Si l’un de ses interlocuteurs n’avait pas cru bon d’avertir la presse et s’il n’avait été vu sortant de l’hôtel Royal Monceau, l’ex-général des forces aériennes stratégiques soviétiques Djohar Doudaev, qui menace périodiquement d’user de l’arme atomique contre ses ennemis russes, aurait fait à Paris une visite d’une discrétion totale.

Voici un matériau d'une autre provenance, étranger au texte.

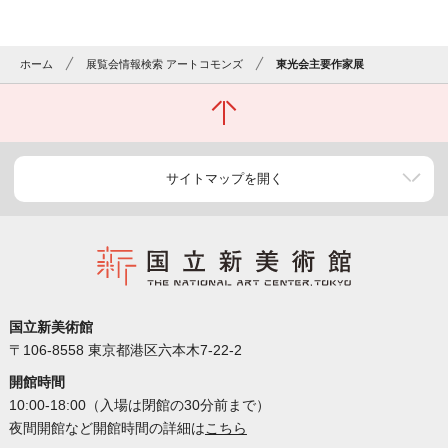
ホーム
展覧会情報検索 アートコモンズ
東光会主要作家展
サイトマップを開く
国立新美術館
〒106-8558 東京都港区六本木7-22-2
開館時間
10:00-18:00（入場は閉館の30分前まで）
夜間開館など開館時間の詳細は
こちら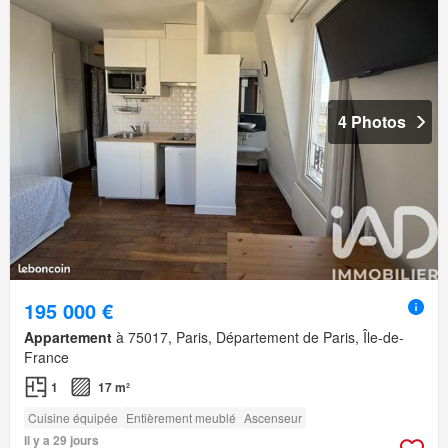
4 Photos
195 000 €
Appartement
à 75017, Paris, Département de Paris, Île-de-
France
1
17 m²
Cuisine équipée
Entièrement meublé
Ascenseur
Il y a 29 jours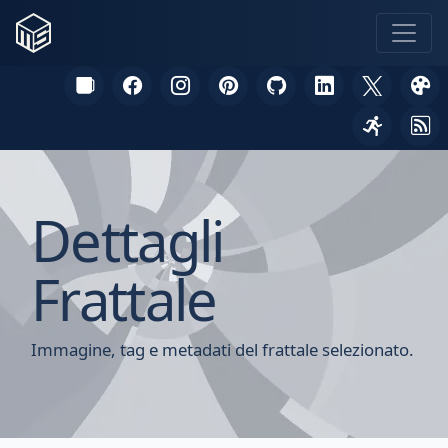
Dettagli
Frattale
Immagine, tag e metadati del frattale selezionato.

Au point que le Quai d’Orsay n’en était pas informé et affirmait mardi 15 juin, au lendemain de son arrivée, que, de toute façon, la France n’aurait pas donner de visa à ce président de la Tchétchénie, certes élu au suffrage universel, mais dans une République sécessionniste du Caucase du Nord qu’aucun Etat n’a reconnue. A commencer par Moscou, pour qui la Tchétchénie, son million d’habitants, ses raffineries et ses célèbres mafias, font toujours partie de la Fédération de Russie. Même s’il s’agit du seul Etat de l’ex-URSS à avoir réussi, à ce jour, à se débarrasser totalement de tous ses soldats russes. Qui sont, il est vrai, massés désormais tout autour. Ce qui, étrangement, n’empêche pas le général-président de faire des voyages à l’étranger (le Monde du 26 octobre 1992), qui l’ont déjà conduit dans divers pays musulmans, mais aussi à Londres, et maintenant à Paris. Il y aurait dîné avec des représentants de MM. Léotard et Pasqua, des industriels et quelqu’un de la DGSE. Un dîner organisé par son ” représentant ” en France, un intermédiaire qui tente d’intéresser les grandes firmes pétrolières, d’armement et de travaux publics aux richesses de la Tchétchénie.

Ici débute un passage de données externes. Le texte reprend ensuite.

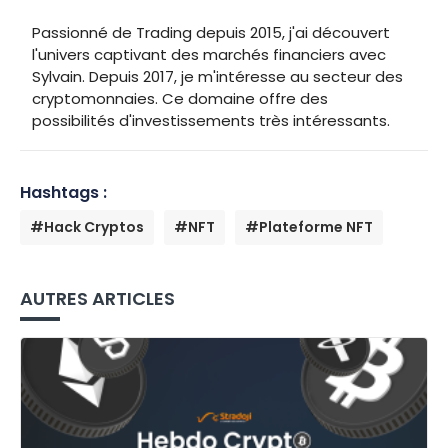
Passionné de Trading depuis 2015, j'ai découvert
l'univers captivant des marchés financiers avec
Sylvain. Depuis 2017, je m'intéresse au secteur des
cryptomonnaies. Ce domaine offre des
possibilités d'investissements très intéressants.
Hashtags :
#Hack Cryptos
#NFT
#Plateforme NFT
AUTRES ARTICLES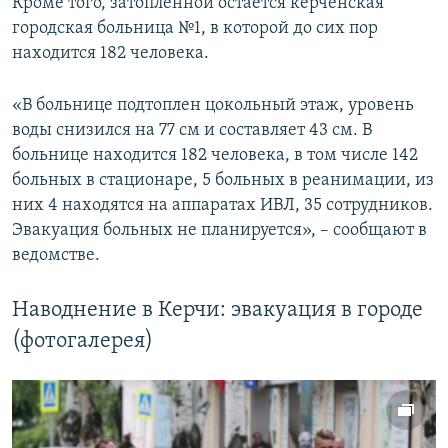
Кроме того, затопленной остается керченская
городская больница №1, в которой до сих пор
находится 182 человека.
«В больнице подтоплен цокольный этаж, уровень
воды снизился на 77 см и составляет 43 см. В
больнице находится 182 человека, в том числе 142
больных в стационаре, 5 больных в реанимации, из
них 4 находятся на аппаратах ИВЛ, 35 сотрудников.
Эвакуация больных не планируется», – сообщают в
ведомстве.
Наводнение в Керчи: эвакуация в городе
(фотогалерея)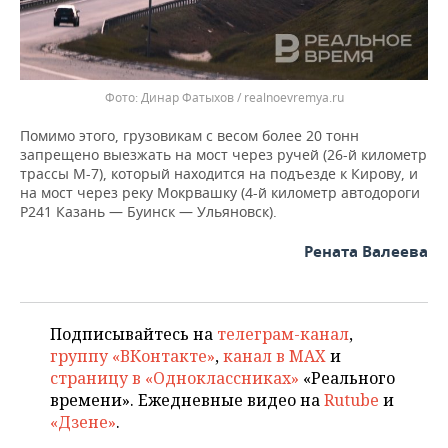
Динар Фатыхов / realnoevremya.ru
Помимо этого, грузовикам с весом более 20 тонн
запрещено выезжать на мост через ручей (26-й километр
трассы М-7), который находится на подъезде к Кирову, и
на мост через реку Мокрвашку (4-й километр автодороги
Р241 Казань — Буинск — Ульяновск).
Рената Валеева
Подписывайтесь на
телеграм-канал
,
группу «ВКонтакте»
,
канал в MAX
и
страницу в «Одноклассниках»
«Реального
времени». Ежедневные видео на
Rutube
и
«Дзене»
.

Lesquelles, à en croire son président, ne viendraient pas du trafic d’armes ou de drogue, comme on le pense parfois, mais d’énormes réserves de pétrole _ ” auxquelles les Etats-Unis, et M. Clinton personnellement, sont très intéressés. ” Sur place, on avait pourtant tendance à se plaindre de ce que Moscou ait assèché les derniers gisements tchétchènes… Mais il y a d’autres appâts : les MIG, têtes nucléaires, radars et autres bricoles gardées en Tchétchènie et examinables sur place. Les militaires français auraient en tout cas offert au général quelques essais d’appareils, mercredi, sur leur base de Mirages-2000 à Orange.

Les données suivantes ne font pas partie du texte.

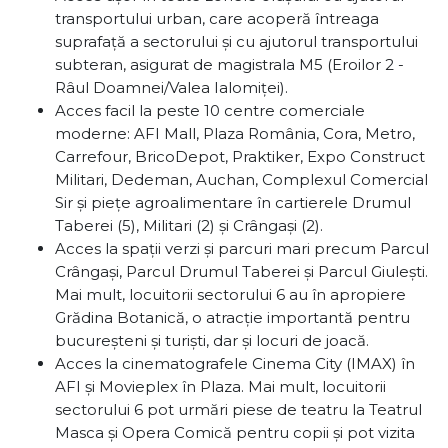
transportului urban, care acoperă întreaga
suprafață a sectorului și cu ajutorul transportului
subteran, asigurat de magistrala M5 (Eroilor 2 -
Râul Doamnei/Valea Ialomiței).
Acces facil la peste 10 centre comerciale
moderne: AFI Mall, Plaza România, Cora, Metro,
Carrefour, BricoDepot, Praktiker, Expo Construct
Militari, Dedeman, Auchan, Complexul Comercial
Sir și piețe agroalimentare în cartierele Drumul
Taberei (5), Militari (2) și Crângași (2).
Acces la spații verzi și parcuri mari precum Parcul
Crângași, Parcul Drumul Taberei și Parcul Giulești.
Mai mult, locuitorii sectorului 6 au în apropiere
Grădina Botanică, o atracție importantă pentru
bucureșteni și turiști, dar și locuri de joacă.
Acces la cinematografele Cinema City (IMAX) în
AFI și Movieplex în Plaza. Mai mult, locuitorii
sectorului 6 pot urmări piese de teatru la Teatrul
Masca și Opera Comică pentru copii și pot vizita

Les responsables français et les industriels interrogés ont tous affirmé n’avoir eu aucun contact ” officiel ” avec le général Doudaev, tout en admettant, pour certains, qu’il se trouvait bien en France _ du 13 au 16 juin, précisait-on à la réception du Royal Monceau et auprès de son ” service de sécurité ” français du cinquième étage. Ce qui est sans doute préférable pour tout le monde, et en tout cas pour l’opposition démocratique tchétchène _ réduite au silence pour avoir trop dénoncé le comportement de ” tontons-macoutes ” de la garde du président Doudaev, dont les chars ont dispersé les restes du Parlement local le 4 mai dernier.